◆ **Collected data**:
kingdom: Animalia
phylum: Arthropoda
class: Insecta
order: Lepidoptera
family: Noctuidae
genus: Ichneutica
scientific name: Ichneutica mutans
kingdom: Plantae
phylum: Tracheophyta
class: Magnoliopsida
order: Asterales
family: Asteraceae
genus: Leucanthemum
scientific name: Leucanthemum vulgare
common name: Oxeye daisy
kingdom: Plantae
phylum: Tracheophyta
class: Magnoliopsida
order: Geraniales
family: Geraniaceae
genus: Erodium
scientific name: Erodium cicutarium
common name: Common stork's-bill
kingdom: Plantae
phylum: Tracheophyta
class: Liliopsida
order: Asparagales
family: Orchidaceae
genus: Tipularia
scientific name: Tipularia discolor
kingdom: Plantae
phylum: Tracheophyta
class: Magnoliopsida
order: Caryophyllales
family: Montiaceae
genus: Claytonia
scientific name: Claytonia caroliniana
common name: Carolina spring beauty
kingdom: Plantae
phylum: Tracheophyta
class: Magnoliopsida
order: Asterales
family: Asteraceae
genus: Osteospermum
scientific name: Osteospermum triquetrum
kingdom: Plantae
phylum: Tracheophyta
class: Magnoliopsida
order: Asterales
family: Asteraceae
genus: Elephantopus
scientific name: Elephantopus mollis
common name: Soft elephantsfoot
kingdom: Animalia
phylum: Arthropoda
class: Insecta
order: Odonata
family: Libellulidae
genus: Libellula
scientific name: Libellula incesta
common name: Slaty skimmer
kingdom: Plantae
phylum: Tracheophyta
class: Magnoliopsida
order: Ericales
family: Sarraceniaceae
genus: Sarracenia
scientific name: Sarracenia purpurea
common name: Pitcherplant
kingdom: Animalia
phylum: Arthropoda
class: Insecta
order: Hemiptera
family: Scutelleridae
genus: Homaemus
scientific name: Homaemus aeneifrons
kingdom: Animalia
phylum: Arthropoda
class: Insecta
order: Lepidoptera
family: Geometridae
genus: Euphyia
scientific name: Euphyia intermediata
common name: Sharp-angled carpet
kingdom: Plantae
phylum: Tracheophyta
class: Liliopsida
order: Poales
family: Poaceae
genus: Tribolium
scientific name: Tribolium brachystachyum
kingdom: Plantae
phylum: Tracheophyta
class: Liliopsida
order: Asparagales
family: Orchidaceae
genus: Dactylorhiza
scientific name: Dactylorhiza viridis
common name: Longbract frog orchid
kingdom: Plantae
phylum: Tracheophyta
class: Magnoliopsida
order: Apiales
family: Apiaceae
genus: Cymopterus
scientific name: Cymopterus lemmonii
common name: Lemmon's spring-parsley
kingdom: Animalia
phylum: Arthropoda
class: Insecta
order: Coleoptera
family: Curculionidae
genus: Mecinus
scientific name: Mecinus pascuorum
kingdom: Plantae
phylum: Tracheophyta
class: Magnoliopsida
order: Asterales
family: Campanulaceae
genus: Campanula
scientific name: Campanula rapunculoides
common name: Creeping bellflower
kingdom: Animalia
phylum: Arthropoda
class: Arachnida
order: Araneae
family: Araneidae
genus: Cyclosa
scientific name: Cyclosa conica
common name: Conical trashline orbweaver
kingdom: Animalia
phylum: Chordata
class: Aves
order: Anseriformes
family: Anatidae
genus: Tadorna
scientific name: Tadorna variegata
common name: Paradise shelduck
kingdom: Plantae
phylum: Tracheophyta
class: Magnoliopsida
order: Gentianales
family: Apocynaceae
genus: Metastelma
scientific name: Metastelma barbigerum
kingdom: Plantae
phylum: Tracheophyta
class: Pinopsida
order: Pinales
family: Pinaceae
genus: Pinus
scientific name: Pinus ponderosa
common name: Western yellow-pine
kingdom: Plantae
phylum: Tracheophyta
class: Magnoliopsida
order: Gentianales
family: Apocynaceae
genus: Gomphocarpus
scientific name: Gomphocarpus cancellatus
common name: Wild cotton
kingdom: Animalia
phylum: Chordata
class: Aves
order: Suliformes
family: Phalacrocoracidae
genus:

◆ **TASK GOAL**: Rewrite the lines of the material above, switching every "common name" to "vernacular name" and leaving everything else unchanged.

◆ **ANSWER**:
kingdom: Animalia
phylum: Arthropoda
class: Insecta
order: Lepidoptera
family: Noctuidae
genus: Ichneutica
scientific name: Ichneutica mutans
kingdom: Plantae
phylum: Tracheophyta
class: Magnoliopsida
order: Asterales
family: Asteraceae
genus: Leucanthemum
scientific name: Leucanthemum vulgare
vernacular name: Oxeye daisy
kingdom: Plantae
phylum: Tracheophyta
class: Magnoliopsida
order: Geraniales
family: Geraniaceae
genus: Erodium
scientific name: Erodium cicutarium
vernacular name: Common stork's-bill
kingdom: Plantae
phylum: Tracheophyta
class: Liliopsida
order: Asparagales
family: Orchidaceae
genus: Tipularia
scientific name: Tipularia discolor
kingdom: Plantae
phylum: Tracheophyta
class: Magnoliopsida
order: Caryophyllales
family: Montiaceae
genus: Claytonia
scientific name: Claytonia caroliniana
vernacular name: Carolina spring beauty
kingdom: Plantae
phylum: Tracheophyta
class: Magnoliopsida
order: Asterales
family: Asteraceae
genus: Osteospermum
scientific name: Osteospermum triquetrum
kingdom: Plantae
phylum: Tracheophyta
class: Magnoliopsida
order: Asterales
family: Asteraceae
genus: Elephantopus
scientific name: Elephantopus mollis
vernacular name: Soft elephantsfoot
kingdom: Animalia
phylum: Arthropoda
class: Insecta
order: Odonata
family: Libellulidae
genus: Libellula
scientific name: Libellula incesta
vernacular name: Slaty skimmer
kingdom: Plantae
phylum: Tracheophyta
class: Magnoliopsida
order: Ericales
family: Sarraceniaceae
genus: Sarracenia
scientific name: Sarracenia purpurea
vernacular name: Pitcherplant
kingdom: Animalia
phylum: Arthropoda
class: Insecta
order: Hemiptera
family: Scutelleridae
genus: Homaemus
scientific name: Homaemus aeneifrons
kingdom: Animalia
phylum: Arthropoda
class: Insecta
order: Lepidoptera
family: Geometridae
genus: Euphyia
scientific name: Euphyia intermediata
vernacular name: Sharp-angled carpet
kingdom: Plantae
phylum: Tracheophyta
class: Liliopsida
order: Poales
family: Poaceae
genus: Tribolium
scientific name: Tribolium brachystachyum
kingdom: Plantae
phylum: Tracheophyta
class: Liliopsida
order: Asparagales
family: Orchidaceae
genus: Dactylorhiza
scientific name: Dactylorhiza viridis
vernacular name: Longbract frog orchid
kingdom: Plantae
phylum: Tracheophyta
class: Magnoliopsida
order: Apiales
family: Apiaceae
genus: Cymopterus
scientific name: Cymopterus lemmonii
vernacular name: Lemmon's spring-parsley
kingdom: Animalia
phylum: Arthropoda
class: Insecta
order: Coleoptera
family: Curculionidae
genus: Mecinus
scientific name: Mecinus pascuorum
kingdom: Plantae
phylum: Tracheophyta
class: Magnoliopsida
order: Asterales
family: Campanulaceae
genus: Campanula
scientific name: Campanula rapunculoides
vernacular name: Creeping bellflower
kingdom: Animalia
phylum: Arthropoda
class: Arachnida
order: Araneae
family: Araneidae
genus: Cyclosa
scientific name: Cyclosa conica
vernacular name: Conical trashline orbweaver
kingdom: Animalia
phylum: Chordata
class: Aves
order: Anseriformes
family: Anatidae
genus: Tadorna
scientific name: Tadorna variegata
vernacular name: Paradise shelduck
kingdom: Plantae
phylum: Tracheophyta
class: Magnoliopsida
order: Gentianales
family: Apocynaceae
genus: Metastelma
scientific name: Metastelma barbigerum
kingdom: Plantae
phylum: Tracheophyta
class: Pinopsida
order: Pinales
family: Pinaceae
genus: Pinus
scientific name: Pinus ponderosa
vernacular name: Western yellow-pine
kingdom: Plantae
phylum: Tracheophyta
class: Magnoliopsida
order: Gentianales
family: Apocynaceae
genus: Gomphocarpus
scientific name: Gomphocarpus cancellatus
vernacular name: Wild cotton
kingdom: Animalia
phylum: Chordata
class: Aves
order: Suliformes
family: Phalacrocoracidae
genus:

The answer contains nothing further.